2) Here is another code fragment:

class Base
{
public:
    struct static_constructor
    {
        static_constructor()
        {
             i = 1;
        }
    };
    static static_constructor constructor;
    static int i;
};

Base::static_constructor Base::constructor;
int Base::i = 2;

When Base::constructor is defined, its constructor is called, and i = 1 assignment is performed. But at this point Base::i is not defined yet, so, please, could you explain me what happens at this point and why is Base::i equal to 1 in the end?

1
c++initializationglobal-variablesstatic-membersstatic-variables
In both cases, = 2 is compile-time constant and is not executed at runtime at all. If you replace = 2 with =f(2), where f is not const-expr, then I would expect the runtime initialization to flow in the order you are expecting.VoidStar

1 Answers

7
votes

The first scenario is well-defined in [basic.start.init]/2:

Variables with static storage duration (3.7.1) or thread storage duration (3.7.2) shall be zero-initialized (8.5) before any other initialization takes place.

Constant initialization is performed:

  • if each full-expression (including implicit conversions) that appears in the initializer of a reference with static or thread storage duration is a constant expression (5.19) and the reference is bound to an lvalue designating an object with static storage duration or to a temporary (see 12.2);
  • if an object with static or thread storage duration is initialized by a constructor call, if the constructor is a constexpr constructor, if all constructor arguments are constant expressions (including conversions), and if, after function invocation substitution (7.1.5), every constructor call and full-expression in the mem-initializers and in the brace-or-equal-initializers for non-static data members is a constant expression;
  • if an object with static or thread storage duration is not initialized by a constructor call and if every full-expression that appears in its initializer is a constant expression.

Together, zero-initialization and constant initialization are called static initialization; all other initialization is dynamic initialization.
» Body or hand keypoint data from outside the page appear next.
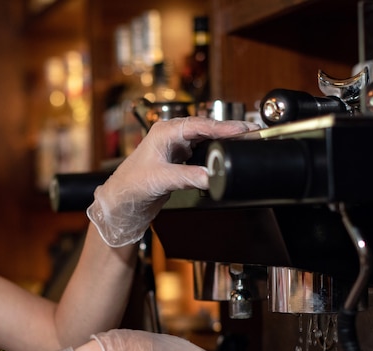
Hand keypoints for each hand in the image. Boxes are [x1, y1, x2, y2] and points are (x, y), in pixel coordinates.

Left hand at [87, 116, 259, 246]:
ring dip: (223, 140)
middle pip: (206, 128)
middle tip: (251, 132)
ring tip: (243, 141)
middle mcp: (171, 135)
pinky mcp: (179, 159)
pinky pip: (202, 151)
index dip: (223, 127)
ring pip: (205, 139)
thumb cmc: (131, 185)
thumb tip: (212, 175)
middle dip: (228, 130)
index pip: (199, 125)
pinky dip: (215, 153)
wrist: (121, 202)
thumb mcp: (161, 180)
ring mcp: (176, 147)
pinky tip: (225, 155)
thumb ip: (187, 177)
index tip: (242, 129)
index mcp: (164, 132)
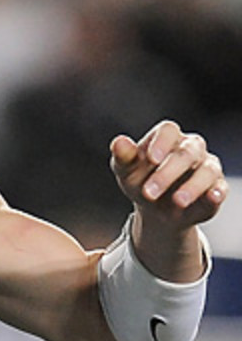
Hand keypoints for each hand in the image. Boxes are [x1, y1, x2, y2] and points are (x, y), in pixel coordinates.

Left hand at [110, 120, 227, 229]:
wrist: (154, 210)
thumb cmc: (139, 181)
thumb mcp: (126, 171)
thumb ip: (123, 156)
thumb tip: (119, 142)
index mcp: (167, 138)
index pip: (168, 130)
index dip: (161, 143)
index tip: (151, 159)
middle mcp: (191, 148)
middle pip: (186, 152)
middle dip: (168, 173)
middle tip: (149, 192)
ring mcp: (207, 167)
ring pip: (207, 170)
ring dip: (192, 186)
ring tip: (177, 202)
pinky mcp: (216, 188)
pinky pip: (220, 188)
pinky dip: (217, 192)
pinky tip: (211, 198)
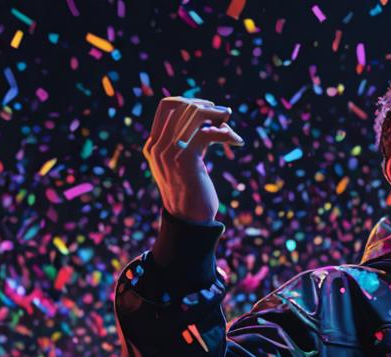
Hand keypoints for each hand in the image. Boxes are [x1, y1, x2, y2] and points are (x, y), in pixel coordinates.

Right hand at [142, 96, 245, 223]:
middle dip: (206, 106)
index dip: (189, 100)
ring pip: (193, 114)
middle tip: (224, 114)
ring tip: (230, 123)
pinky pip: (208, 133)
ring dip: (217, 115)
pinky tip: (236, 142)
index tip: (208, 107)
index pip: (166, 106)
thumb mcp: (182, 166)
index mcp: (153, 146)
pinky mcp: (186, 159)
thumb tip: (206, 123)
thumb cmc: (191, 194)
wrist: (189, 221)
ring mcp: (169, 152)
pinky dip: (226, 134)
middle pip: (180, 105)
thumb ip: (184, 145)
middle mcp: (158, 146)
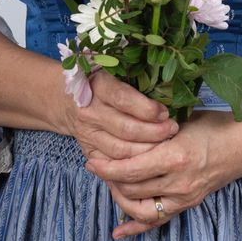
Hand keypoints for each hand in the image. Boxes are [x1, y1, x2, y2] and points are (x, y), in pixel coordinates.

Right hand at [56, 69, 178, 160]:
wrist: (69, 102)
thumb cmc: (103, 85)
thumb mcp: (116, 73)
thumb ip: (137, 81)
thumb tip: (169, 92)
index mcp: (97, 86)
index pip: (123, 99)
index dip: (147, 108)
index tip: (165, 112)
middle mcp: (89, 111)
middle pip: (125, 128)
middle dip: (154, 132)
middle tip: (172, 129)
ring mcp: (87, 134)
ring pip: (121, 150)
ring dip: (147, 151)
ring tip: (165, 145)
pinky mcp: (89, 152)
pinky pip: (113, 165)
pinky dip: (133, 166)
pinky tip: (150, 161)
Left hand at [85, 110, 236, 238]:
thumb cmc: (213, 126)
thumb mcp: (180, 121)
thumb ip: (152, 130)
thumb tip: (120, 130)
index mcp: (174, 156)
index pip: (130, 169)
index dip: (106, 168)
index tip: (92, 160)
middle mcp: (178, 182)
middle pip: (131, 190)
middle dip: (110, 180)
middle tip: (100, 167)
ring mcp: (184, 197)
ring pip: (141, 210)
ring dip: (121, 200)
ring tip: (112, 186)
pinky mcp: (188, 205)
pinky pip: (158, 221)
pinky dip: (136, 228)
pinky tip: (119, 232)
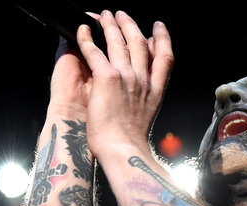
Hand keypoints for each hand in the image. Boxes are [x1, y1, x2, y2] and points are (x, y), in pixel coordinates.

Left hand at [75, 10, 173, 160]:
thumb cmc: (130, 141)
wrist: (122, 149)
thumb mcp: (148, 116)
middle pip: (140, 43)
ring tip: (104, 15)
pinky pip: (95, 52)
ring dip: (110, 25)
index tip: (157, 28)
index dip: (162, 39)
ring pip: (119, 42)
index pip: (165, 58)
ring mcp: (126, 77)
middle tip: (122, 15)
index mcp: (155, 91)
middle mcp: (142, 80)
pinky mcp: (107, 78)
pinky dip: (87, 38)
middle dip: (131, 25)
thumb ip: (147, 98)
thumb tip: (143, 92)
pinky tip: (82, 30)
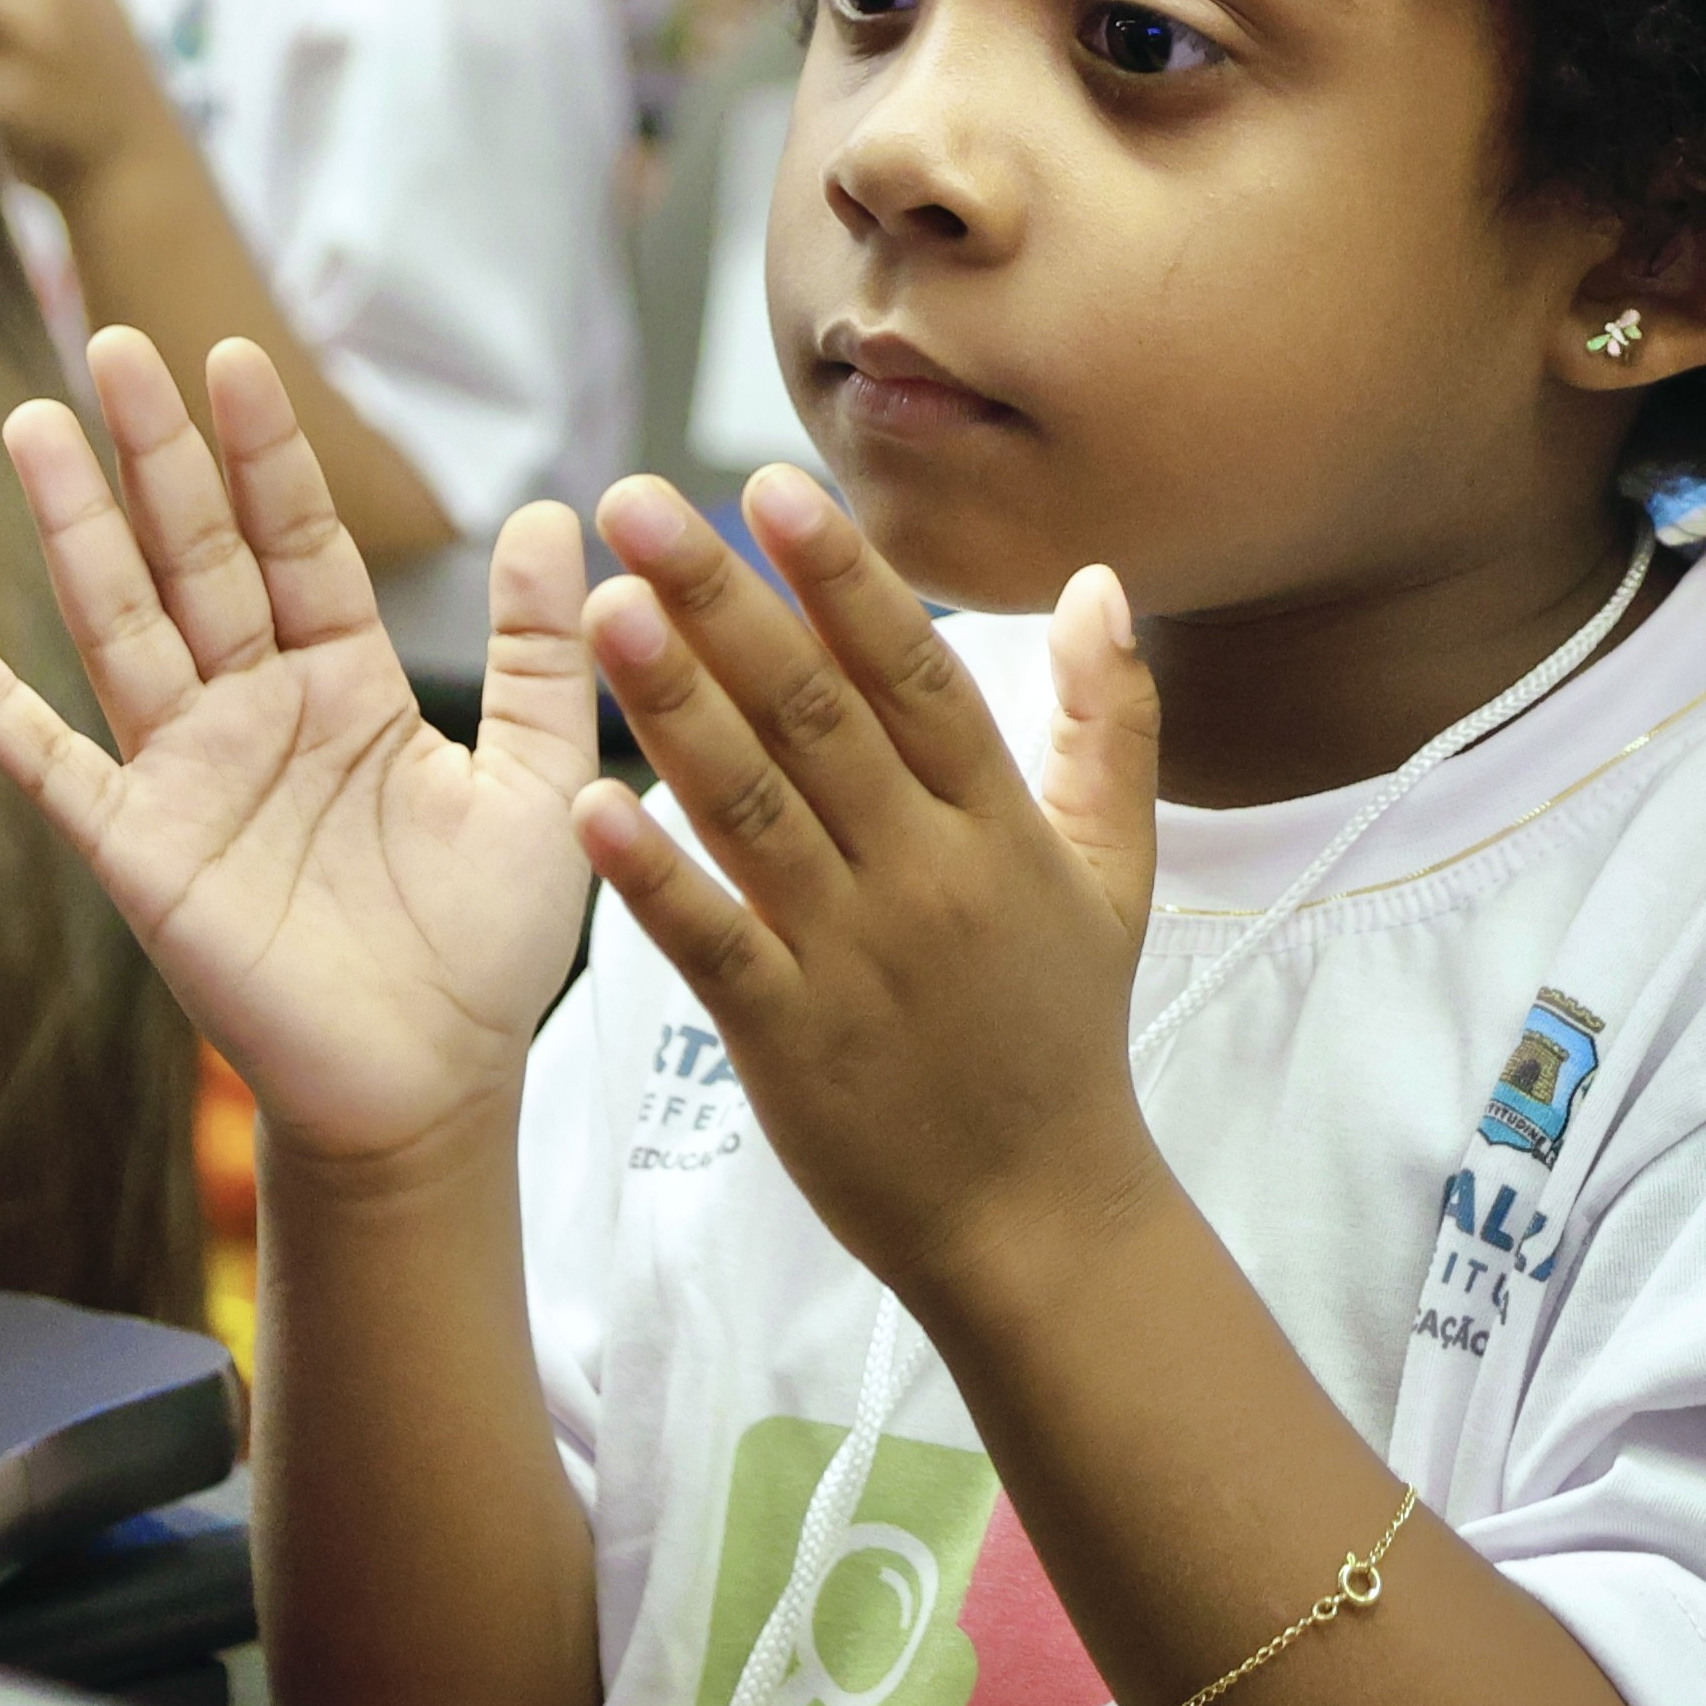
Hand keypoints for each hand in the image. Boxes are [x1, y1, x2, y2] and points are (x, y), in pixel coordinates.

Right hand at [0, 327, 601, 1170]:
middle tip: (115, 343)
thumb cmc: (486, 950)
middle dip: (158, 455)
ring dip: (75, 531)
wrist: (430, 1089)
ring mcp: (187, 777)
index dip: (266, 454)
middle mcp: (255, 711)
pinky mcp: (141, 854)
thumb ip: (540, 654)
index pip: (297, 542)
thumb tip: (557, 516)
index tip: (238, 357)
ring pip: (121, 627)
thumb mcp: (540, 779)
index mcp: (346, 685)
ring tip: (33, 425)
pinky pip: (53, 767)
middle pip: (194, 558)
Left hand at [571, 466, 1169, 1310]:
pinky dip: (654, 877)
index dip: (844, 576)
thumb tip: (1097, 580)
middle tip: (635, 504)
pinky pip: (715, 944)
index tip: (769, 484)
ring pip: (756, 811)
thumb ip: (1107, 721)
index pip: (915, 673)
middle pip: (818, 717)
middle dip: (724, 602)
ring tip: (599, 611)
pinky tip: (590, 803)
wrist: (1038, 1221)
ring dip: (675, 708)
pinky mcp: (789, 1043)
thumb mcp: (1116, 870)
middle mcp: (928, 877)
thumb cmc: (1062, 1032)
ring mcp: (857, 960)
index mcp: (999, 825)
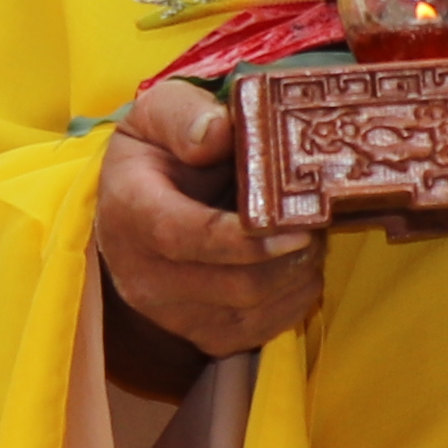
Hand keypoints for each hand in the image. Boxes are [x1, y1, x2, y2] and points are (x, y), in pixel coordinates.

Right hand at [96, 78, 320, 375]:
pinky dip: (293, 298)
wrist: (137, 209)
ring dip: (298, 275)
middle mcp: (143, 274)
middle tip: (317, 220)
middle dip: (291, 257)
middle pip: (234, 284)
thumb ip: (185, 115)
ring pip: (255, 309)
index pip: (184, 237)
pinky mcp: (201, 336)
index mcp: (130, 210)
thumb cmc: (157, 154)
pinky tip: (294, 264)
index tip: (295, 226)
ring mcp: (171, 314)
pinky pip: (262, 330)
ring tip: (308, 236)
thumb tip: (219, 132)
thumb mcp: (159, 112)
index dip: (244, 240)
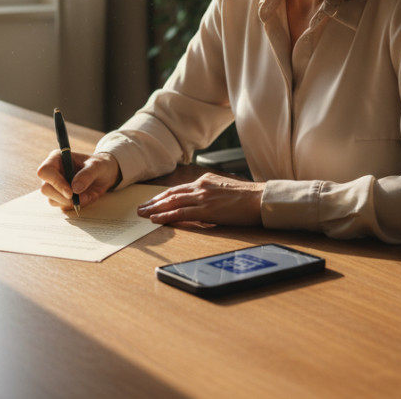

Static initialization shall be performed before any dynamic initialization takes place. (...)

(Emphasis mine)

The upshot of this fairly lengthy paragraph is that

int n = 2;

is static initialization, while

int k = n;

is dynamic initialization (because n is not a constant expression), and therefore n is initialized before k even if it appears later in the code.

The same logic applies in the case of the Base::static_constructor example -- because the constructor of Base::static_constructor is not constexpr, Base::constructor is dynamically initialized, whereas Base::i is statically initialized. The initialization of Base::i therefore takes place before the initialization of Base::constructor.

On the other hand, the second case with

int n = func();

puts you squarely in the territory of unspecified behavior, and it is quite explicitly mentioned in [basic.start.init]/3:

An implementation is permitted to perform the initialization of a non-local variable with static storage duration as a static initialization even if such initialization is not required to be done statically, provided that

  • the dynamic version of the initialization does not change the value of any other object of namespace scope prior to its initialization, and
  • the static version of the initialization produces the same value in the initialized variable as would be produced by the dynamic initialization if all variables not required to be initialized statically were initialized dynamically.

[Note: As a consequence, if the initialization of an object obj1 refers to an object obj2 of namespace scope potentially requiring dynamic initialization and defined later in the same translation unit, it is unspecified whether the value of obj2 used will be the value of the fully initialized obj2 (because obj2 was statically initialized) or will be the value of obj2 merely zero-initialized. For example,

inline double fd() { return 1.0; }
extern double d1;
double d2 = d1;     // unspecified:
                    // may be statically initialized to 0.0 or
                    // dynamically initialized to 0.0 if d1 is
                    // dynamically initialized, or 1.0 otherwise
double d1 = fd();   // may be initialized statically or dynamically to 1.0

-- end note]